WHAT YOU NEED TO DO – Within the material below, transcribe exactly the lines from the one holding "thumb ip: (307, 234)" through the one holding "middle mcp: (431, 35)", keeping both ends and skipping the rest.
INPUT DATA: Begin
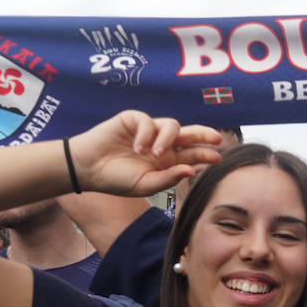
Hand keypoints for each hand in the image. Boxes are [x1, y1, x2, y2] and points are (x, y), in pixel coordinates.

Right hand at [67, 112, 223, 197]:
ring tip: (156, 155)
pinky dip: (146, 134)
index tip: (217, 157)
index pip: (192, 154)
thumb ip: (168, 179)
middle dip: (203, 134)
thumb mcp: (145, 185)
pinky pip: (148, 121)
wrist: (89, 169)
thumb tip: (191, 171)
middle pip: (189, 134)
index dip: (205, 153)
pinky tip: (137, 149)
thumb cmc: (117, 180)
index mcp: (168, 161)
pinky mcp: (134, 120)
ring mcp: (149, 130)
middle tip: (216, 138)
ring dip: (168, 140)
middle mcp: (162, 144)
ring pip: (172, 126)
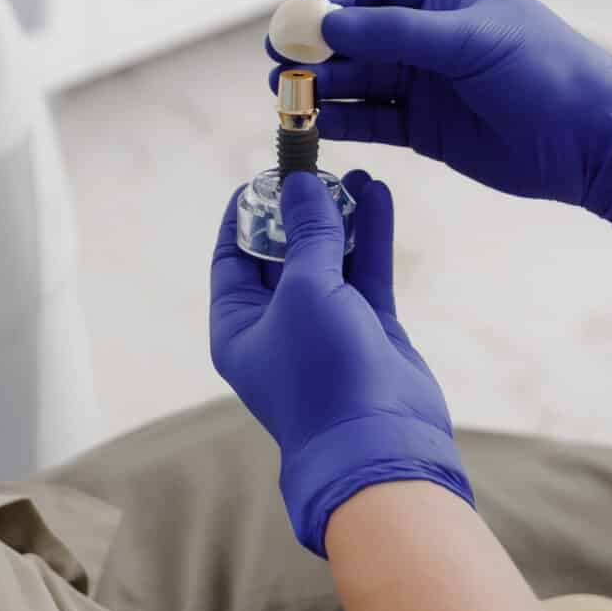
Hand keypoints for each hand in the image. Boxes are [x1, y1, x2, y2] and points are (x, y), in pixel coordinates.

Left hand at [209, 169, 472, 554]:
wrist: (381, 443)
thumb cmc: (323, 375)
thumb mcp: (305, 292)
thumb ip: (307, 234)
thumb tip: (300, 184)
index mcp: (238, 326)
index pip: (230, 257)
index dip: (244, 213)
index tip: (264, 174)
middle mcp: (277, 325)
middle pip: (282, 252)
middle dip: (300, 209)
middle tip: (317, 166)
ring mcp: (325, 327)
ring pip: (330, 258)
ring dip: (341, 217)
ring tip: (357, 173)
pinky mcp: (368, 330)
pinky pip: (365, 272)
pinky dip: (371, 235)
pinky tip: (379, 196)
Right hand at [280, 0, 611, 230]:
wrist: (593, 142)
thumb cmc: (547, 73)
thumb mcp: (471, 40)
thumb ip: (398, 33)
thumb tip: (330, 23)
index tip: (302, 10)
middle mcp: (431, 35)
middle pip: (356, 32)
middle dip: (315, 41)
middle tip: (279, 53)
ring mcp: (426, 83)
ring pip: (357, 77)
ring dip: (320, 82)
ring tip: (286, 90)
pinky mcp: (425, 129)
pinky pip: (371, 119)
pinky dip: (340, 120)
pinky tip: (312, 123)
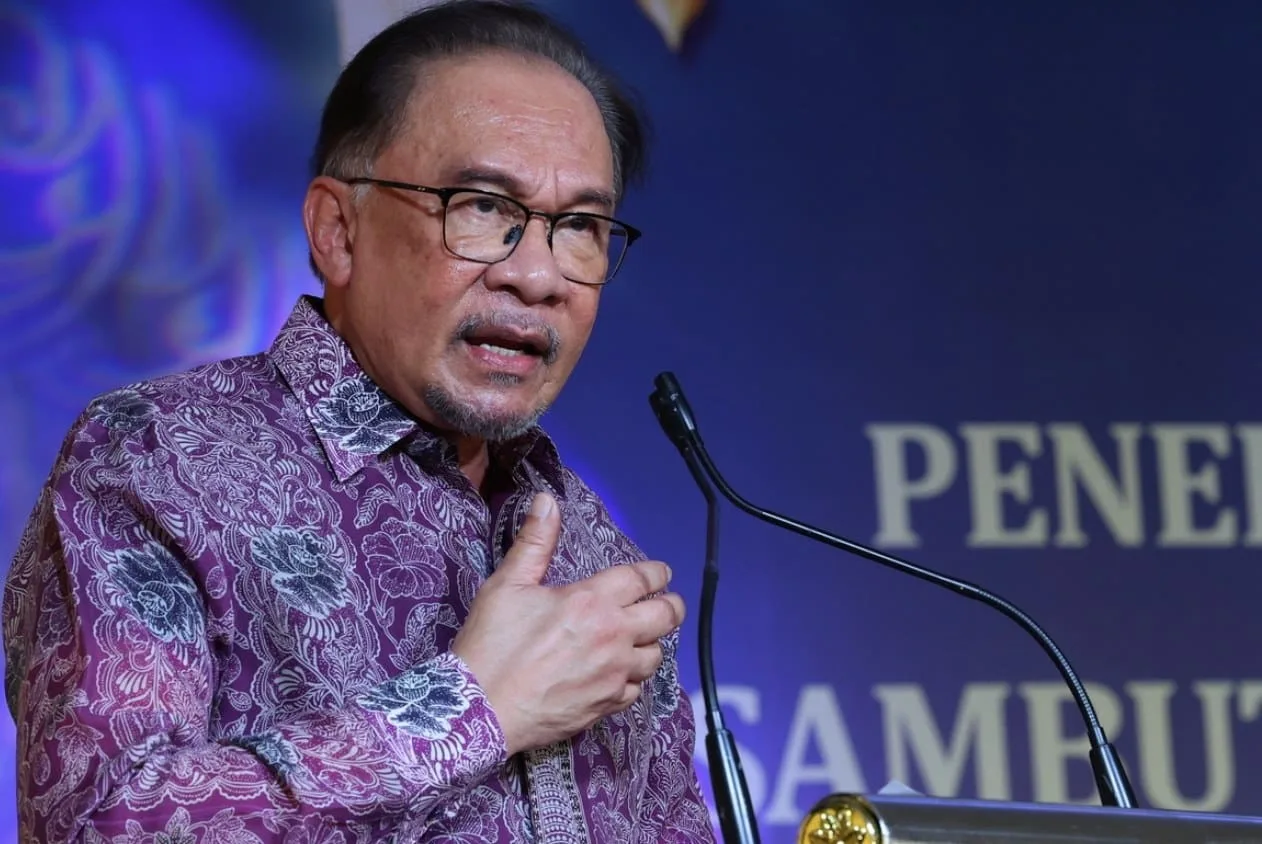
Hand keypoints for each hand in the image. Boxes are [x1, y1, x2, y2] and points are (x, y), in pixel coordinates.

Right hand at [451, 491, 684, 755]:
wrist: (480, 709)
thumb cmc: (492, 643)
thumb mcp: (507, 584)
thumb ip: (535, 541)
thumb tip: (546, 500)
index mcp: (592, 601)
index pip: (641, 579)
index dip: (657, 573)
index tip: (662, 572)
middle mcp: (613, 636)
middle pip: (665, 617)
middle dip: (672, 606)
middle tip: (669, 603)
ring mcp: (614, 674)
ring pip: (655, 656)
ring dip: (652, 643)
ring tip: (643, 638)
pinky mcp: (606, 706)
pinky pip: (636, 690)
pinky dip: (633, 679)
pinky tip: (621, 675)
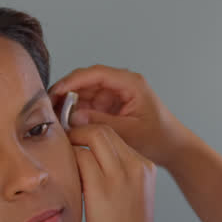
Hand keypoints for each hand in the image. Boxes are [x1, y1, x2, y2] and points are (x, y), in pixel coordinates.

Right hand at [50, 65, 191, 167]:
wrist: (173, 147)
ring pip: (84, 93)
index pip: (96, 74)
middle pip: (86, 81)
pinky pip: (89, 105)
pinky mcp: (111, 106)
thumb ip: (102, 123)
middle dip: (66, 93)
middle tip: (48, 108)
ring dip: (69, 104)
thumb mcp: (130, 132)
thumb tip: (74, 116)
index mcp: (130, 83)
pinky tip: (66, 124)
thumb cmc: (158, 138)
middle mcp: (121, 84)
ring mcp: (115, 94)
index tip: (55, 92)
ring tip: (54, 118)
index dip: (73, 81)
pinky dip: (77, 113)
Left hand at [68, 123, 160, 221]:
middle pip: (104, 131)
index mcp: (145, 167)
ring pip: (91, 137)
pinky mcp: (102, 186)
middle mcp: (136, 165)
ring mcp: (121, 174)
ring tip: (60, 155)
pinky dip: (68, 160)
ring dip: (73, 143)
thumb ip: (117, 176)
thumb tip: (88, 162)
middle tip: (63, 141)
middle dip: (80, 132)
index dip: (92, 135)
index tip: (77, 142)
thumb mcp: (132, 197)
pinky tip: (62, 174)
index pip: (115, 136)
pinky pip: (79, 157)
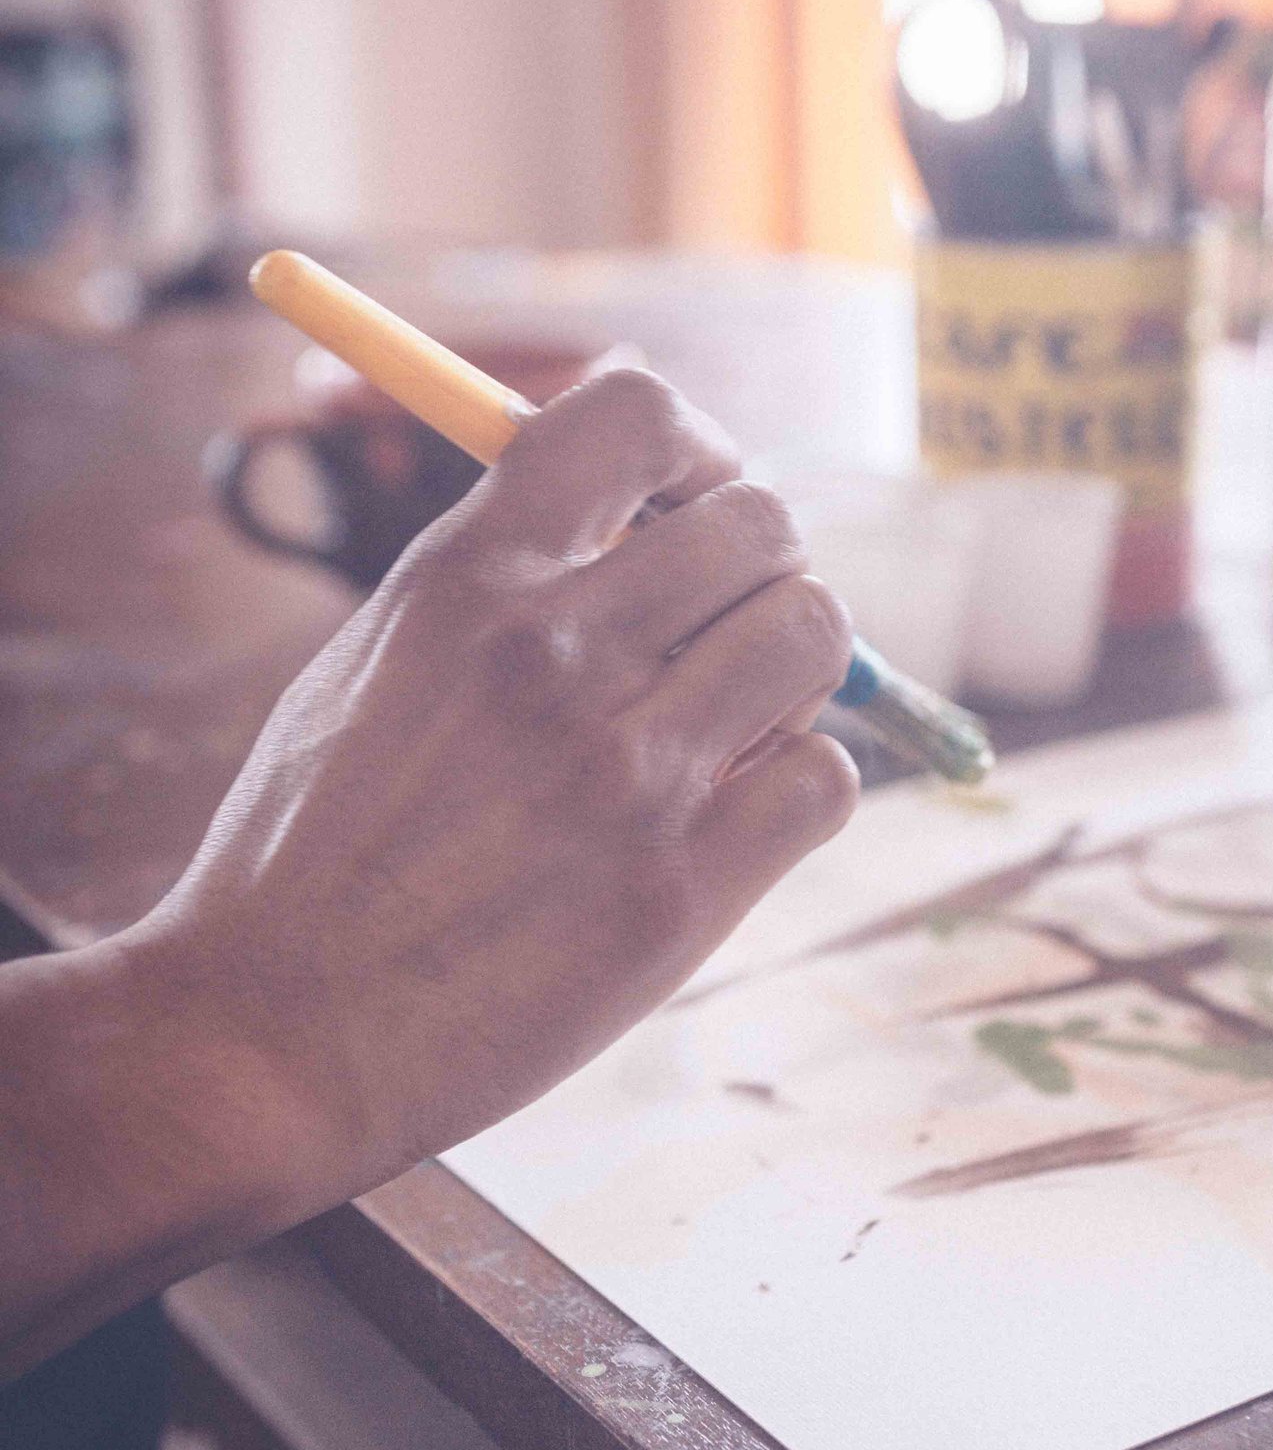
INPUT DATA: End
ANSWER SPACE –
thumb ip: (307, 234)
thumb tip: (300, 184)
index mcp: (238, 326)
index pip: (230, 257)
index dip: (244, 213)
index tip: (264, 174)
middle mcp: (277, 325)
middle pip: (282, 252)
middle dip: (300, 209)
middle tip: (317, 166)
ring mcp: (325, 327)
ring pip: (330, 258)
ring dip: (341, 217)
ring tip: (357, 173)
pinky mcp: (368, 330)
pinky pip: (365, 272)
pinky dip: (371, 235)
pinky tip: (379, 196)
Right hand at [280, 0, 611, 230]:
wrist: (593, 142)
thumb cmc: (547, 73)
thumb mcp: (471, 40)
thumb ip: (398, 33)
thumb tip: (330, 23)
index tip: (302, 10)
middle mcp: (431, 35)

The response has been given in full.